NOTE:  (For those interested in this from a historical perspective, see:  Lyons, P. & Rittner, B. (1998).  The construction of the crack babies phenomenon as a social problem.  American Journal of Orthopsychiatry, 68, 313-320.)  

Comments

  1. Fantastic article!
    Drug hysteria/moral panic seems to be the norm for the MSM and politicians. It seems that no amount of research and evidence can deter them from promoting drug related scare tactics. I am just so sick of casuistic conservative politicians banging on about tougher drug laws in a News Ltd. owned newspaper.

    BTW, I love the term “junk science”. It sums up such myths as cannabis being a gateway drug, the Faces of Meth campaign and the over exaggerated harms of MDMA.

  2. This ‘moral panic’ is not better exemplified by the claims about methadone having a preventive role in the transmission of HIV. This argument is used by pharmaceutical companies and their adherents to justify Governments spending $ms introducing this drug into third world countries.

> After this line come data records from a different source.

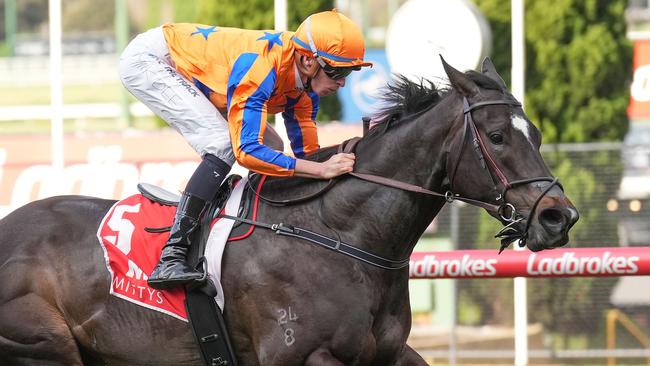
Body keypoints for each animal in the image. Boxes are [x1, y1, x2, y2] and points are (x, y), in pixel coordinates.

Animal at [0, 58, 576, 364]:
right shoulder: (298, 354)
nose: (558, 216)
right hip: (43, 343)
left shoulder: (387, 353)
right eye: (497, 136)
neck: (340, 234)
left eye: (535, 133)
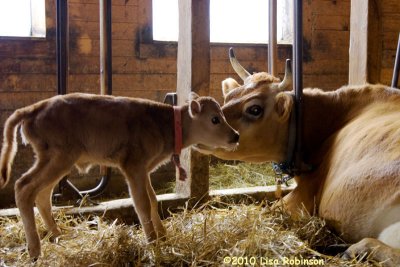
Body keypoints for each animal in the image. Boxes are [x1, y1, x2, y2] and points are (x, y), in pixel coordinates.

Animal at [0, 92, 239, 260]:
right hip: (59, 156)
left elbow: (153, 200)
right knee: (24, 187)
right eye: (215, 119)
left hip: (55, 159)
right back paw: (35, 249)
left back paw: (59, 235)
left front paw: (163, 235)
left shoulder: (144, 168)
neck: (165, 125)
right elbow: (142, 203)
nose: (235, 136)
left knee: (42, 195)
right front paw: (152, 241)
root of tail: (34, 107)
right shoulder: (133, 165)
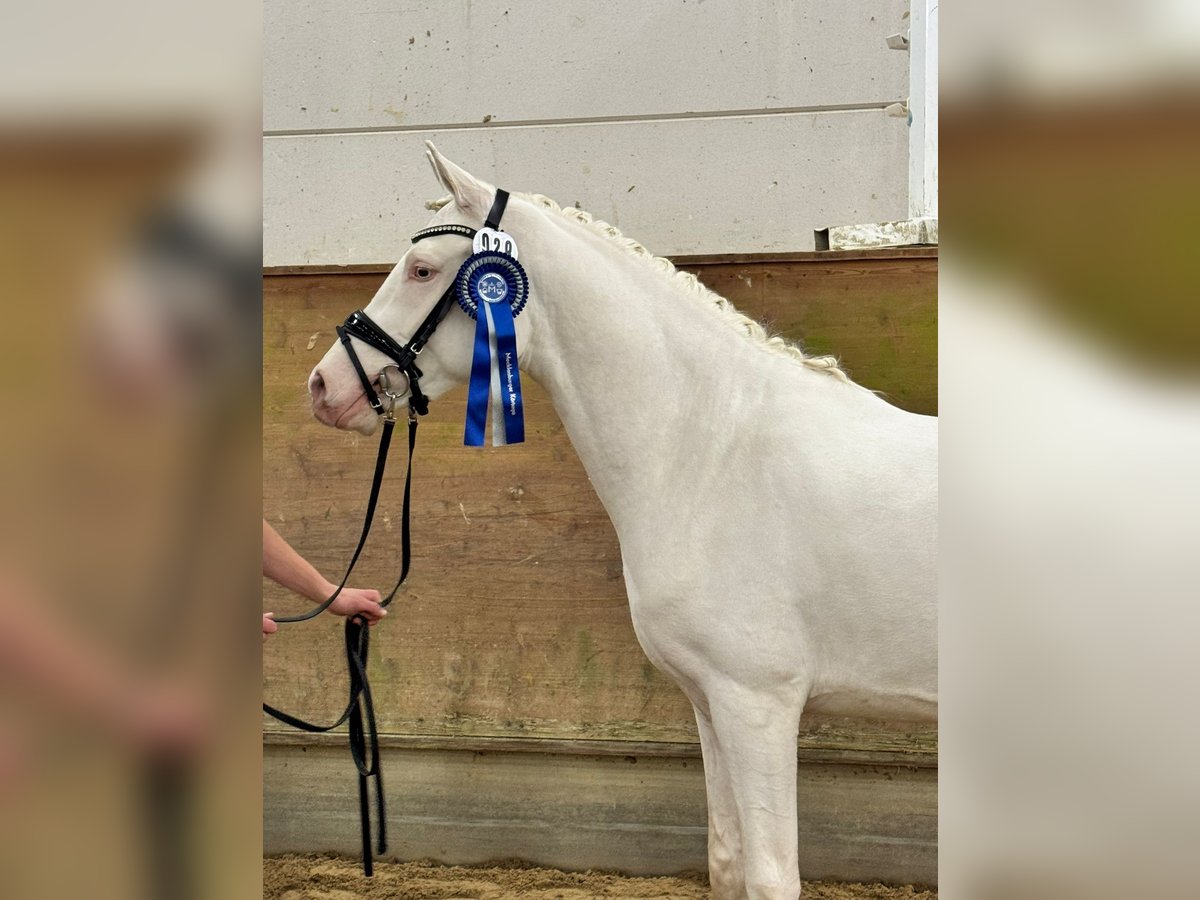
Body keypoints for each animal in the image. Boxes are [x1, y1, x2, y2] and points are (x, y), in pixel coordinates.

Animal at [307, 144, 937, 900]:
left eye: (422, 270)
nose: (324, 386)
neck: (714, 453)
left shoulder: (758, 703)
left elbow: (769, 876)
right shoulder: (711, 704)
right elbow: (727, 861)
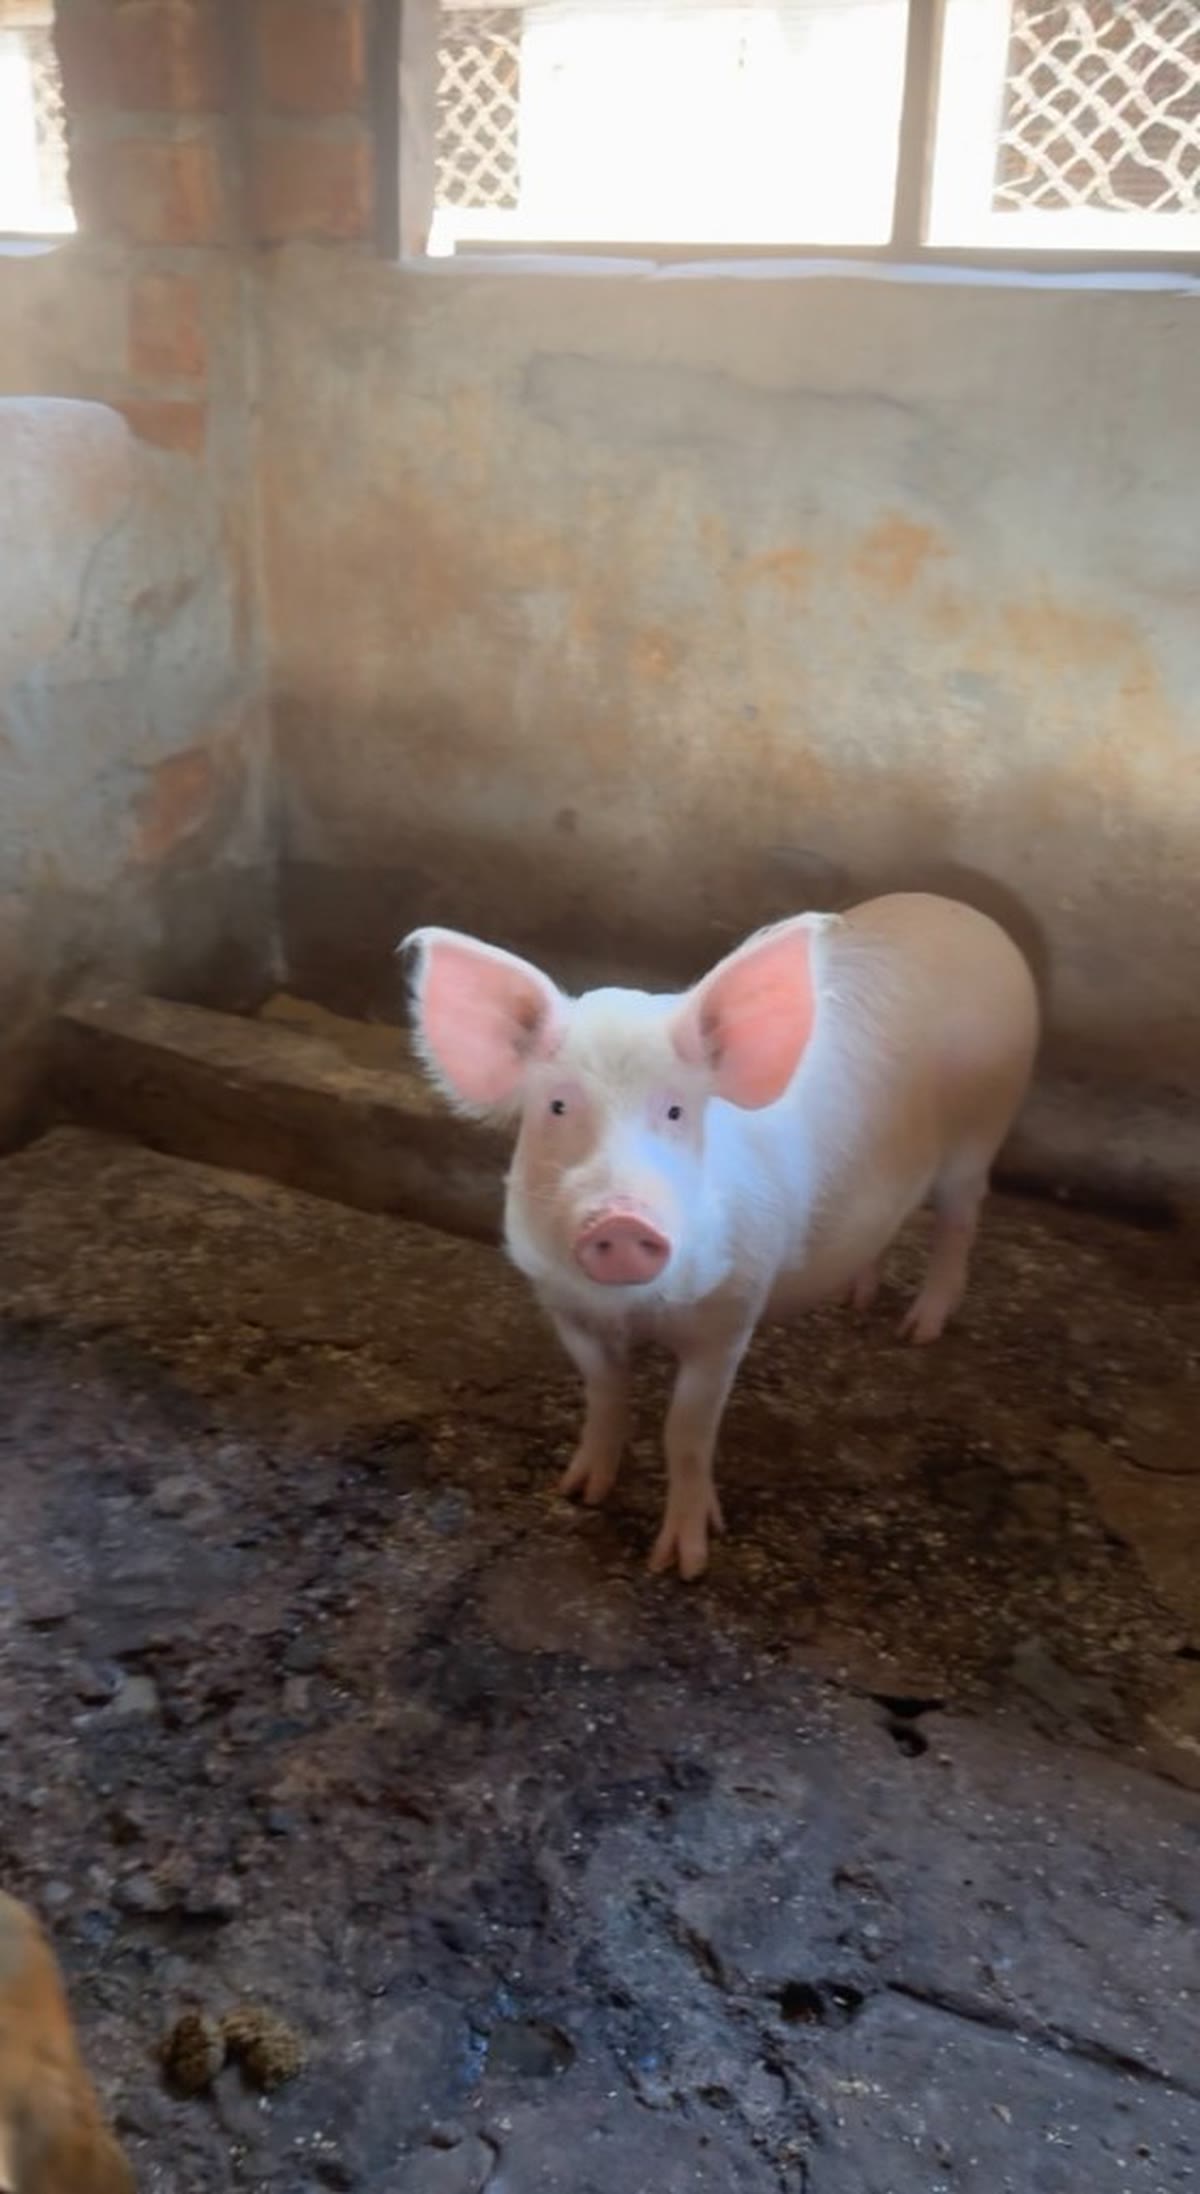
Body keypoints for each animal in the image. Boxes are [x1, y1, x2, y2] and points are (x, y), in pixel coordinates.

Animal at [404, 893, 1039, 1581]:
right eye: (557, 1107)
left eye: (677, 1111)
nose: (621, 1221)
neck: (636, 1310)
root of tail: (967, 913)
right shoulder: (562, 1302)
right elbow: (604, 1393)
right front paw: (578, 1492)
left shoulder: (731, 1312)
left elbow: (686, 1433)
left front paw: (682, 1564)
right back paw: (857, 1300)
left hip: (981, 1133)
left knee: (960, 1221)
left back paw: (918, 1329)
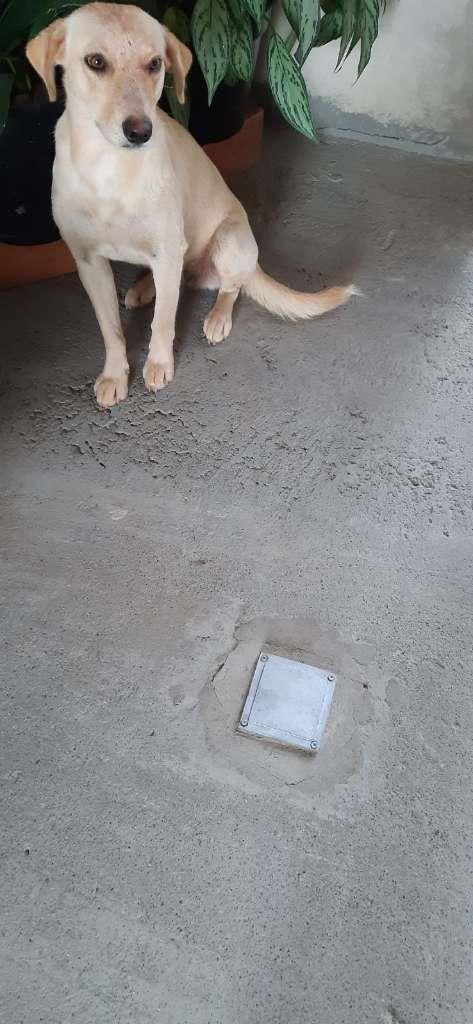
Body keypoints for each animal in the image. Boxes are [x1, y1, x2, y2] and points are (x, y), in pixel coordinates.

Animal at [27, 2, 356, 409]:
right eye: (95, 62)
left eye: (155, 64)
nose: (141, 131)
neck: (110, 170)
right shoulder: (89, 262)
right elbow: (111, 330)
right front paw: (115, 374)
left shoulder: (168, 250)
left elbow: (163, 322)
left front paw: (158, 364)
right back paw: (142, 289)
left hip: (228, 244)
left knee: (230, 288)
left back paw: (217, 317)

Not only are there no RCT studies to demonstrate this ‘junk science’ claim but the Cochrane reviews (Mattick, 2003, 2009) indicate that methadone treatment is no better than no treatment when it comes to criminality or mortality. Methadone is indiscriminately given to people who would otherwise stop using opiates with minimal or no treatment. As a result people tend to stay on methadone far longer and therefore expose them selves to greater harm. Its time the real science was reported about this drug that has condemned many to a lifetime of unwanted addiction. Again an example of the harm caused in the name of treatment.

    • Interesting.
      I am so incredibly lucky to be on SROM. Methadone caused me more problems than heroin itself. A fantastic doctor and unique circumstances enabled an addiction specialist to get me on something that actually worked. Why the hell SROM is not an official option for recovery is beyond my comprehension.